Home » EXCLUSIVE: Chhaya Kadam on working with Kiran Rao, Sanjay Leela Bhansali and Alia Bhatt

EXCLUSIVE: Chhaya Kadam on working with Kiran Rao, Sanjay Leela Bhansali and Alia Bhatt

by Sanika Ratnaparkhi


In light of her recent win, we sat down with Chhaya Kadam for an exclusive interview wherein she gave us insights about her journey and the lessons of working with renowned directors like Sanjay Leela Bhansali, Kiran Rao, and others.

Actress Chhaya Kadam is receiving much-needed praise from her fans worldwide for her outstanding performance. Following the Grand Prix victory of her film All We Imagine as Light at the 77th Cannes Film Festival, she became the talk of the town. The actress was also seen in a few other blockbusters, like Laapataa Ladies, Madgaon Express, Gangubai Kathiawadi, Nude, Sairat, etc. Recently, we sat down with her for an exclusive interview where she shed light on her career, her experience working with renowned directors, and her process for the role of Manju Maai, a much-loved character from Laapataa Ladies.

People have appreciated your character, Manju Maai, from Laapataa Ladies. What’s your takeaway from her?

Whenever Manju Maai appeared on screen, she consistently taught something to everyone. I got to learn a lot from her, especially her philosophy of “Khudke sath akela rehena bohot mushkil hota hai.” In today’s world, women are embracing singlehood; some do it out of their choice, while others are made to do it. It is important for women to be self-sufficient and enjoy their own company. People have also appreciated Manju Maai’s dialogue and her philosophy of life. I think this is the power of cinema—to build characters like these and tell their story.
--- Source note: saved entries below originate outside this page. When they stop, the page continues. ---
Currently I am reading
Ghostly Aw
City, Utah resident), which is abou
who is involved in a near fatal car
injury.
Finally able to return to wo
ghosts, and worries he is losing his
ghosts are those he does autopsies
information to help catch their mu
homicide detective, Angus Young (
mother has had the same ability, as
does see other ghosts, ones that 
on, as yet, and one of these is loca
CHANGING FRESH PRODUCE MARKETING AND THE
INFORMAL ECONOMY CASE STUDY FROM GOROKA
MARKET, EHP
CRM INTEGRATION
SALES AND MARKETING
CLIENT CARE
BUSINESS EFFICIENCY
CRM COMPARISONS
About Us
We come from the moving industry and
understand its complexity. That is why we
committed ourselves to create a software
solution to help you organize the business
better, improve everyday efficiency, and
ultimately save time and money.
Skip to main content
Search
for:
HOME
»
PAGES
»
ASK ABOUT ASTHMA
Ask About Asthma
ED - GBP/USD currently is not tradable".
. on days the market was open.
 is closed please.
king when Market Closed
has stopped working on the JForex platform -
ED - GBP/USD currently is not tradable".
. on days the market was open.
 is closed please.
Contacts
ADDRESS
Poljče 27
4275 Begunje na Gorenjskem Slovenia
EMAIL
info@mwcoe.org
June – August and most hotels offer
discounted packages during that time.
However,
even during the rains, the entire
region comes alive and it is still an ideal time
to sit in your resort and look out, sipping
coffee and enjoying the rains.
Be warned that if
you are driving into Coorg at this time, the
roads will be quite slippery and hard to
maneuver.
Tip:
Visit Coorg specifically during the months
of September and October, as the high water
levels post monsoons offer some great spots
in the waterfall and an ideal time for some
You have mostly played the role of a fierce, courageous, and self-sufficient woman onscreen. Why do you think directors have offered you such roles?

People usually go with their first impressions, and I believe my first impression to be like that. Many of them also say fierceness, strength, and honesty are visible in my eyes. At times, I have to tell people I am not always like the characters I play on screen. 
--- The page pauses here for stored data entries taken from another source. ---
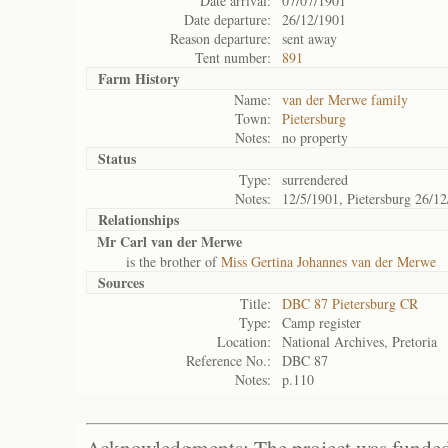
Date arrival:
07/07/1901
Date departure:
26/12/1901
Reason departure:
sent away
Tent number:
891
Farm History
Name:
van der Merwe family
Town:
Pietersburg
Notes:
no property
Status
Type:
surrendered
Notes:
12/5/1901, Pietersburg 26/12
Relationships
Mr Carl van der Merwe
is the brother of
Miss Gertina Johannes van der Merwe
Sources
Title:
DBC 87 Pietersburg CR
Type:
Camp register
Location:
National Archives, Pretoria
Reference No.:
DBC 87
Notes:
p.110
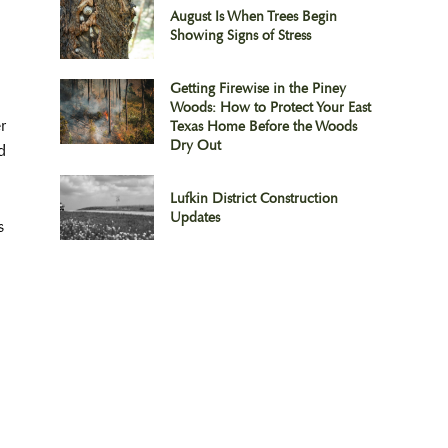
August Is When Trees Begin
Showing Signs of Stress
Getting Firewise in the Piney
Woods: How to Protect Your East
r
Texas Home Before the Woods
Dry Out
d
Lufkin District Construction
Updates
s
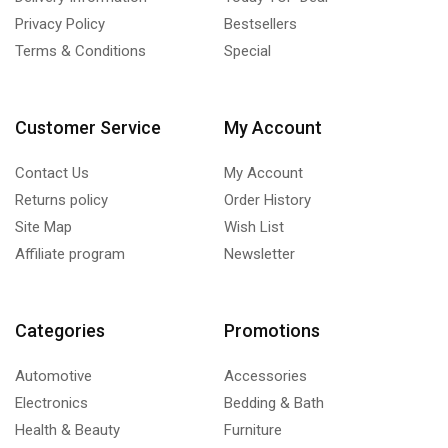
Privacy Policy
Bestsellers
Terms & Conditions
Special
Customer Service
My Account
Contact Us
My Account
Returns policy
Order History
Site Map
Wish List
Affiliate program
Newsletter
Categories
Promotions
Automotive
Accessories
Electronics
Bedding & Bath
Health & Beauty
Furniture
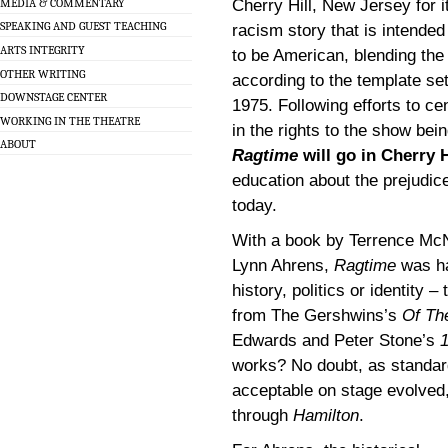
MEDIA & COMMENTARY
Cherry Hill, New Jersey for it
SPEAKING AND GUEST TEACHING
racism story that is intended
ARTS INTEGRITY
to be American, blending the
OTHER WRITING
according to the template se
DOWNSTAGE CENTER
1975. Following efforts to c
WORKING IN THE THEATRE
in the rights to the show bei
ABOUT
Ragtime
will go in Cherry H
education about the prejudice
today.
With a book by Terrence McN
Lynn Ahrens,
Ragtime
was ha
history, politics or identity 
from The Gershwins’s
Of Th
Edwards and Peter Stone’s
works? No doubt, as standar
acceptable on stage evolved,
through
Hamilton
.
You have worked with renowned directors like Kiran Rao, Sanjay Leela Bhansali, Nagraj Manjule, Ravi Jadhav, etc. They all have different styles of direction; how was your experience working with them?
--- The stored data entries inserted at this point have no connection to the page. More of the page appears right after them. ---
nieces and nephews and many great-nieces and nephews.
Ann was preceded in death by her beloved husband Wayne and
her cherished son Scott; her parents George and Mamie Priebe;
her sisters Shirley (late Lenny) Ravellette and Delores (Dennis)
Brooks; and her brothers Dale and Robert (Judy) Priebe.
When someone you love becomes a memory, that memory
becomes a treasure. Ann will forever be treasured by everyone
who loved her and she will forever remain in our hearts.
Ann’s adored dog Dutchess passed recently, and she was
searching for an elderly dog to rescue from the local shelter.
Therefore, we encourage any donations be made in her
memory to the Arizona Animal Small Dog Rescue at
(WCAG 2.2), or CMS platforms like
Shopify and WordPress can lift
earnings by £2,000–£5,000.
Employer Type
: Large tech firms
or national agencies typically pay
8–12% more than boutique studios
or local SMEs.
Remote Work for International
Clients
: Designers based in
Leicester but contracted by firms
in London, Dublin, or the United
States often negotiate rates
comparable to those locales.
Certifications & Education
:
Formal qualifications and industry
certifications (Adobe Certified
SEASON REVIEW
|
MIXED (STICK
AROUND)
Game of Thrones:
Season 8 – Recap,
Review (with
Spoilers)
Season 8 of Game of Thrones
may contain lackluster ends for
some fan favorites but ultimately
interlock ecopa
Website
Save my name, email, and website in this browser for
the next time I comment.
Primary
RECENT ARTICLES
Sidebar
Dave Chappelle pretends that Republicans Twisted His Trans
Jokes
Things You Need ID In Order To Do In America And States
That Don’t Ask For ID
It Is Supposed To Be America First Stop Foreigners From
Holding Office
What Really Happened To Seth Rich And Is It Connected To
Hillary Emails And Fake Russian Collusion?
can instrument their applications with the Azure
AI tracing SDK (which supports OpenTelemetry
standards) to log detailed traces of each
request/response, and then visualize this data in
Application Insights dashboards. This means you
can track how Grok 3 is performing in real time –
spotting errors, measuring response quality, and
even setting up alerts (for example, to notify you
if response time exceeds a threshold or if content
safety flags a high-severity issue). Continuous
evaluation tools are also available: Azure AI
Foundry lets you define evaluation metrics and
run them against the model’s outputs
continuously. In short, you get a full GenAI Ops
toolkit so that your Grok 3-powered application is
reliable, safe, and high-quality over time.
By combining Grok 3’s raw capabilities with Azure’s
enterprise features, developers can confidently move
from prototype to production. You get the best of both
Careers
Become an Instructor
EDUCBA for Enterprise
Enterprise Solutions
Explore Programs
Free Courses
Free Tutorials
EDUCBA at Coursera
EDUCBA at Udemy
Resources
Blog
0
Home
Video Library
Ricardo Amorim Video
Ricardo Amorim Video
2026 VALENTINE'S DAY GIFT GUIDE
It was a wonderful experience, and I let myself completely loose in the process. Bhansali sir made me do the same scene with different emotions. After several takes, he used to tell me what to pick up from each take, and then I used to give the final take likewise. He is someone who lives cinema. Kiran Rao is an extremely down-to-earth and humble person. Above all, she is a good human being. Also, the Hindi industry is very respectful towards Marathi actors, which makes us valued and appreciated. And when it comes to Marathi directors, Nagraj Manjule has helped me grow; he gave me the courage to fight the truth. Meanwhile, Ravi Jadhav is nothing less than a true friend to me.

You have worked with Alia Bhatt on the sets of Gangubai; what was it like to work with her?

Initially we didn’t talk much, but then one fine day we were doing a rough rehearsal on the set when Alia praised me; she said, “Aap kamaal dikh rahe ho screen pe Chhaya ji.” There are very few people who praise you in front of others; Alia is one of them. On the work front, I appreciate her dedication; she gets into the skin of the character. Because of her age and background, it might have been difficult for her to portray Gangu, but she played the character very well. I was mesmerized. She has proven herself time and again and made us understand that nothing like nepotism works in the long run. In order to survive, your talent should speak.

Apart from this, the All We Imagine as Light actress gave us more insights into her famous ghewar scene from the Laapataa Ladies movie, which has been making several rounds on social media. The actress revealed that it was the last day of shooting, and they wanted to wrap up the scene quickly. She added that while performing the scene, she never thought it would touch so many hearts. Lastly, she said the scene had no dialogue, and hence she liked it even more; it gave her more room for acting.